La réplique des partisans ne s’est pas faite attendre et le Conseil fédéral a lancé la campagne le lendemain. Ce ne sont pas moins de trois membres du gouvernement qui se sont chargés de la défense du dossier. Ils ont fait appel au bon sens politique de leurs concitoyens pour qu’ils comprennent que les intérêts de la Suisse seraient mieux défendus en tant que membre à part entière. L’exécutif est entré en campagne avec un large soutien des partis politiques, excepté celui de l’UDC et de quelques formations non gouvernementales. Les associations économiques faîtières, l’USAM et Economiesuisse, ont mis à la disposition des partisans un montant supérieur à celui des pouvoirs publics et se sont chargés de la coordination de la campagne [12].

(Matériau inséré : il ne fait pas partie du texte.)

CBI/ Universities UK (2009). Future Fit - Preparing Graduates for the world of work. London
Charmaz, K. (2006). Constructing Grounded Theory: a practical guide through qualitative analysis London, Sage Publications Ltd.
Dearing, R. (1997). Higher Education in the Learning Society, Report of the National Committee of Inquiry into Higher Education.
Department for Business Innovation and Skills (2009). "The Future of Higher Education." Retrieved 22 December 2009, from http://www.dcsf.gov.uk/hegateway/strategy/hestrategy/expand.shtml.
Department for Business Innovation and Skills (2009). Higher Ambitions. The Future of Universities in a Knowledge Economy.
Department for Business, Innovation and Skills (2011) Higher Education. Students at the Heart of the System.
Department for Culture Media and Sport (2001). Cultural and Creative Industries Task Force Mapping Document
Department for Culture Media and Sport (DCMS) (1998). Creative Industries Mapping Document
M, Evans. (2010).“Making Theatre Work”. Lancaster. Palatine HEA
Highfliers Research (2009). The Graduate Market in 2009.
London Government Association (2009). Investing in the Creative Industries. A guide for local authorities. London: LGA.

Cette votation a mobilisé un grand nombre d’acteurs qui, en règle générale, ne prennent position que sur des objets les concernant directement. Il ne s’agit pas ici d’en dresser une liste exhaustive, mais plutôt de mentionner les plus importants. Les cantons romands, ainsi que Berne, se sont particulièrement illustrés en organisant une conférence de presse commune au Palais des nations à Genève, siège européen de l’organisation, pour appuyer l’adhésion. De même les exécutifs zurichois, obwaldien, jurassien, de Bâle-Ville et le Parlement jurassien se sont unanimement exprimés dans le même sens [13]. Des organisations de protection de l’environnement se sont associées pour soutenir l’initiative et ont souligné que seul le système onusien était capable de traiter de manière globale les questions environnementales. La Société suisse pour la protection de l’environnement, l’Association Transport et Environnement, Greenpeace, Pro Natura et le WWF se sont ralliés au slogan « Oui à l’environnement, oui à l’ONU » [14]. Convaincus qu’une participation pleine et entière permettrait de mieux défendre certains principes et que la paix dans le monde se bâtit dans la grande famille des nations, la Conférence des évêques suisses et le Conseil de la Fédération des Eglises protestantes de Suisse se sont déclarés favorables à l’initiative [15]. Les milieux culturels se sont également mobilisés. Des musiciens ont effectué une tournée gratuite intitulée « Swiss Bands go Uno » et de nombreux artistes comme Hans Erni ou encore Emil Steinberger ont participé à la campagne [16].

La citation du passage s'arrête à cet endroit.